Torstar launches new parcel delivery service for Ontario retailers
Torstar Corp. has been delivering newspapers across Ontario for about 128 years — and now it will add parcels to the mix.
The owner of the Toronto Star and about 76 other Ontario papers has launched Metroland Parcel Services in a bid to help businesses in the province get packages to consumers in a fast and cost-effective way.
The Toronto-based company’s service will utilize Torstar’s contracted driver network to offer retailers next-day and standard two- or three-day deliveries that can be tracked.
“We’ve been delivering to these neighborhoods across the province for 100+ years but just didn’t stop and think why don’t we actually deliver other stuff?” said Paul Rivett, Torstar’s chairman and co-owner.
“This is the first of a number of announcements around building on the foundation of what was just newspapers.”
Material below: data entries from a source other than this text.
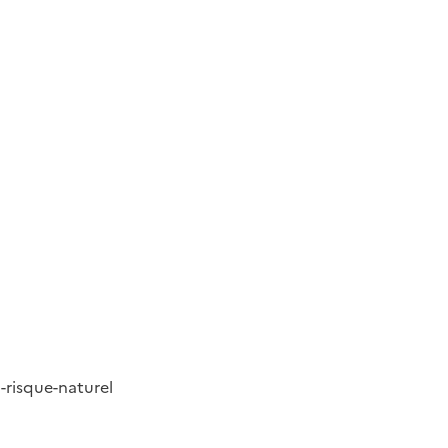
-risque-naturel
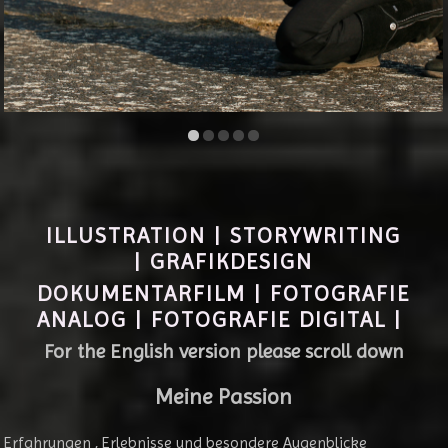
ILLUSTRATION | STORYWRITING
| GRAFIKDESIGN
DOKUMENTARFILM | FOTOGRAFIE
ANALOG | FOTOGRAFIE DIGITAL |
For the English version please scroll down
Meine Passion
Erfahrungen , Erlebnisse und besondere Augenblicke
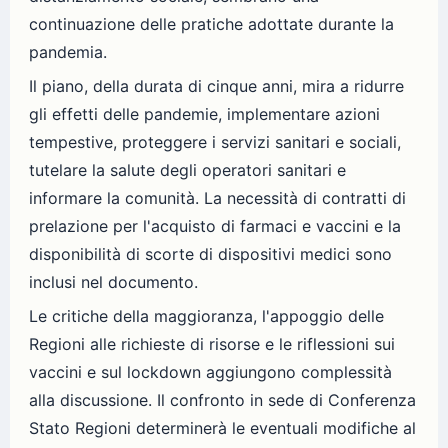
continuazione delle pratiche adottate durante la
pandemia.
Il piano, della durata di cinque anni, mira a ridurre
gli effetti delle pandemie, implementare azioni
tempestive, proteggere i servizi sanitari e sociali,
tutelare la salute degli operatori sanitari e
informare la comunità. La necessità di contratti di
prelazione per l'acquisto di farmaci e vaccini e la
disponibilità di scorte di dispositivi medici sono
inclusi nel documento.
Le critiche della maggioranza, l'appoggio delle
Regioni alle richieste di risorse e le riflessioni sui
vaccini e sul lockdown aggiungono complessità
alla discussione. Il confronto in sede di Conferenza
Stato Regioni determinerà le eventuali modifiche al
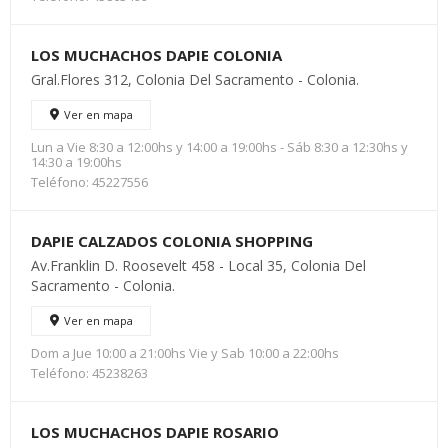
LOS MUCHACHOS DAPIE COLONIA
Gral.Flores 312, Colonia Del Sacramento - Colonia.
Ver en mapa
Lun a Vie 8:30 a 12:00hs y 14:00 a 19:00hs - Sáb 8:30 a 12:30hs y
14:30 a 19:00hs
Teléfono: 45227556
DAPIE CALZADOS COLONIA SHOPPING
Av.Franklin D. Roosevelt 458 - Local 35, Colonia Del
Sacramento - Colonia.
Ver en mapa
Dom a Jue 10:00 a 21:00hs Vie y Sab 10:00 a 22:00hs
Teléfono: 45238263
LOS MUCHACHOS DAPIE ROSARIO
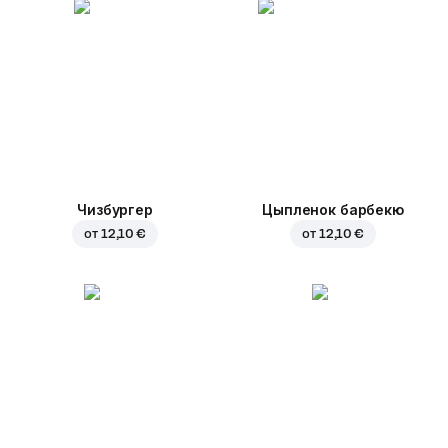
Чизбургер
Цыпленок барбекю
от
12,10 €
от
12,10 €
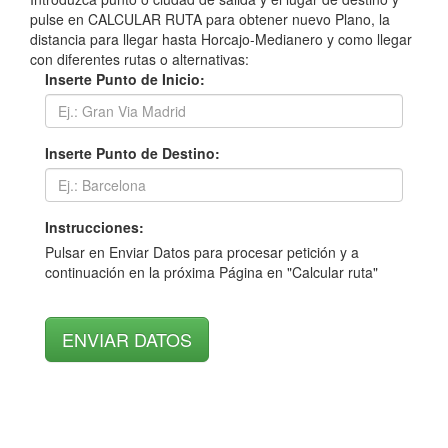
pulse en CALCULAR RUTA para obtener nuevo Plano, la
distancia para llegar hasta Horcajo-Medianero y como llegar
con diferentes rutas o alternativas:
Inserte Punto de Inicio:
Inserte Punto de Destino:
Instrucciones:
Pulsar en Enviar Datos para procesar petición y a
continuación en la próxima Página en "Calcular ruta"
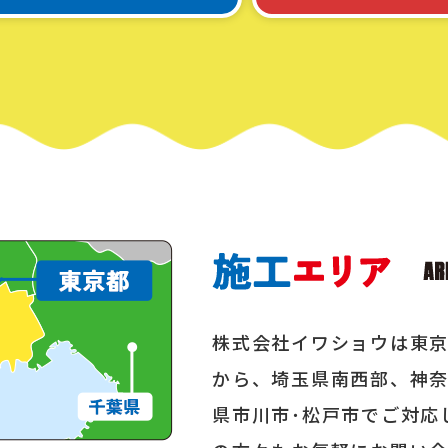
株式会社イワショウは東
から、埼玉県南西部、神奈
県市川市･松戸市でご対応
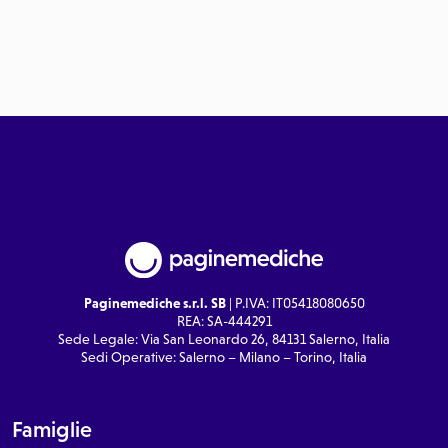
Paginemediche s.r.l. SB
| P.IVA: IT05418080650
REA: SA-444291
Sede Legale: Via San Leonardo 26, 84131 Salerno, Italia
Sedi Operative: Salerno – Milano – Torino, Italia
Famiglie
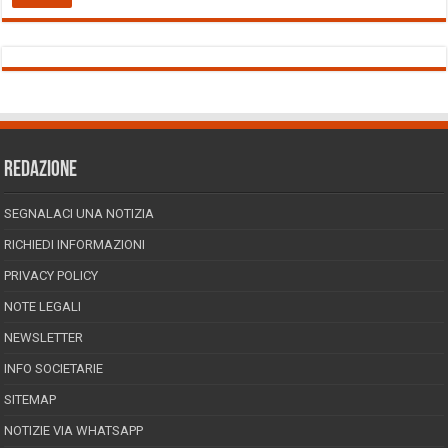
REDAZIONE
SEGNALACI UNA NOTIZIA
RICHIEDI INFORMAZIONI
PRIVACY POLICY
NOTE LEGALI
NEWSLETTER
INFO SOCIETARIE
SITEMAP
NOTIZIE VIA WHATSAPP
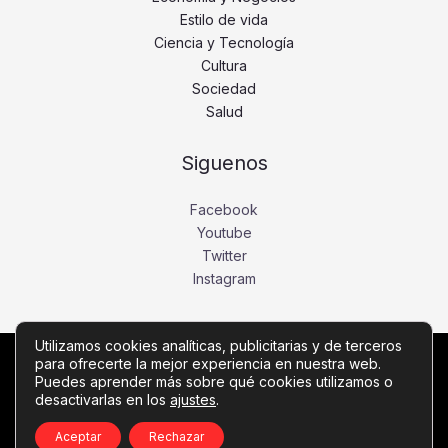
Estilo de vida
Ciencia y Tecnología
Cultura
Sociedad
Salud
Siguenos
Facebook
Youtube
Twitter
Instagram
Utilizamos cookies analíticas, publicitarias y de terceros
para ofrecerte la mejor experiencia en nuestra web.
Copyright © Todos los derechos reservados -
Puedes aprender más sobre qué cookies utilizamos o
desactivarlas en los
ajustes
.
diariobajio.com
Política de privacidad
-
Política de cookies
-
Contacto
Aceptar
Rechazar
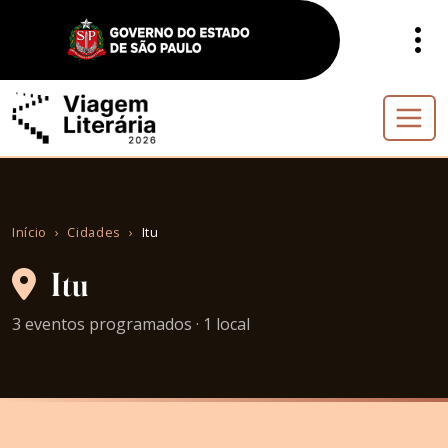
Início
Cidades
Itu
Itu
3 eventos programados · 1 local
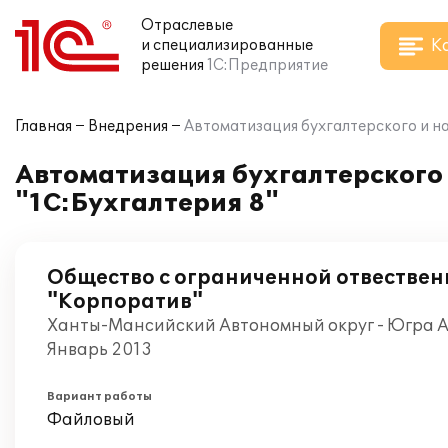
Отраслевые
К
и специализированные
решения
1С:Предприятие
Главная
Внедрения
Автоматизация бухгалтерского и на
Автоматизация бухгалтерского 
"1С:Бухгалтерия 8"
Общество с ограниченной отвестве
"Корпоратив"
Ханты-Мансийский Автономный округ - Югра А
Январь 2013
Вариант работы
Файловый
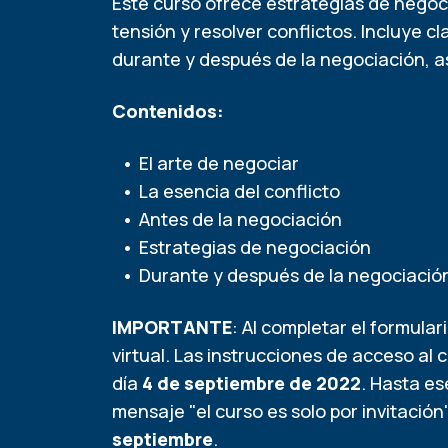
Este curso ofrece estrategias de negoci
tensión y resolver conflictos. Incluye 
durante y después de la negociación, a
Contenidos:
El arte de negociar
La esencia del conflicto
Antes de la negociación
Estrategias de negociación
Durante y después de la negociació
IMPORTANTE
: Al completar el formular
virtual. Las instrucciones de acceso al 
día
4 de septiembre de 2022
. Hasta es
mensaje "el curso es solo por invitación
septiembre
.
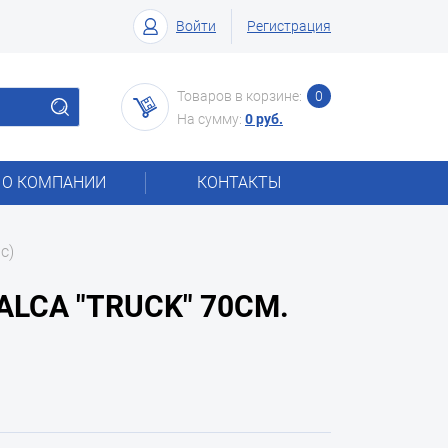
Войти
Регистрация
Товаров в корзине:
0
На сумму:
0 руб.
О КОМПАНИИ
КОНТАКТЫ
с)
LCA "TRUCK" 70СМ.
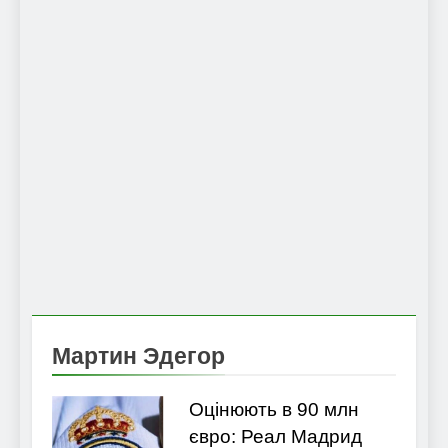
Мартин Эдегор
Оцінюють в 90 млн
євро: Реал Мадрид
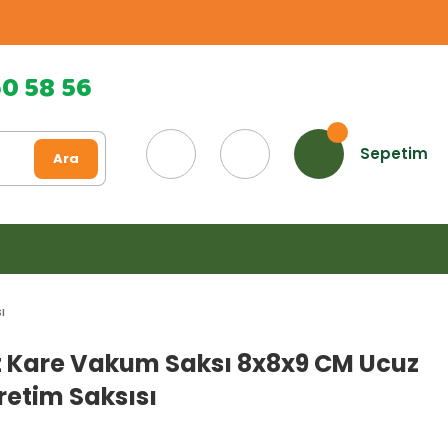
60 58 56
Sepetim
Ara
ı
t Kare Vakum Saksı 8x8x9 CM Ucuz
retim Saksısı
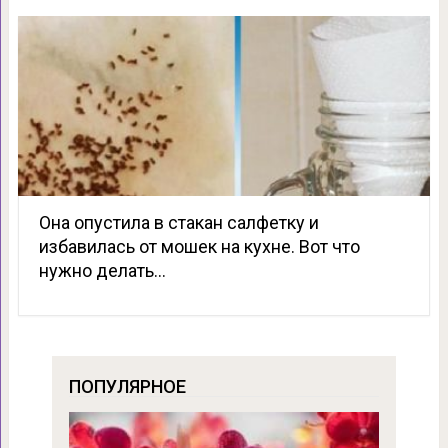
Она опустила в стакан салфетку и
избавилась от мошек на кухне. Вот что
нужно делать…
ПОПУЛЯРНОЕ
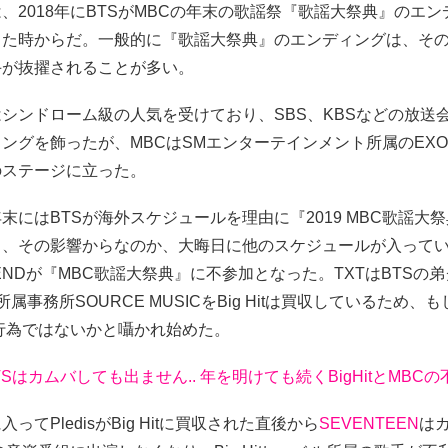
、2018年にBTSがMBCの年末の歌謡祭『歌謡大祭典』のエ
った時からだ。一般的に『歌謡大祭典』のエンディングは、そ
手が抜擢されることが多い。
はシンドローム級の人気を受けており、SBS、KBSなどの放送
ングを飾ったが、MBCはSMエンターテインメント所属のEXO
のステージに立った。
末にはBTSが海外スケジュールを理由に『2019 MBC歌謡大
り、その影響からなのか、大晦日に他のスケジュールが入って
IENDが『MBC歌謡大祭典』に不参加となった。TXTはBTSの
の所属事務所SOURCE MUSICをBig Hitは買収しているため、
行為ではないかと囁かれ始めた。
TSはカムバしても出ません.. 年を明けても続くBigHitとMBC
ってPledisがBig Hitに買収された直後から
SEVENTEEN
は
Rivett got the idea for the delivery service after Golf Town’s Frederick Lecoq told him how successful parcel delivery has been for newspapers in France.
Nordstar Capital LP, Rivett and business partner Jordan Bitove’s company, was still in the process of cobbling together a $60-million bid to buy Torstar, when the delivery idea came about.
They mentioned it to the five families that built and grew the media conglomerate founded by Joseph Atkinson in 1892 and revisited the idea when their deal went through earlier this year.
They also learned Brunswick News Inc., owned by the industrialist Irving family, was doing deliveries for e-commerce giant Amazon.com Inc. in Atlantic Canada.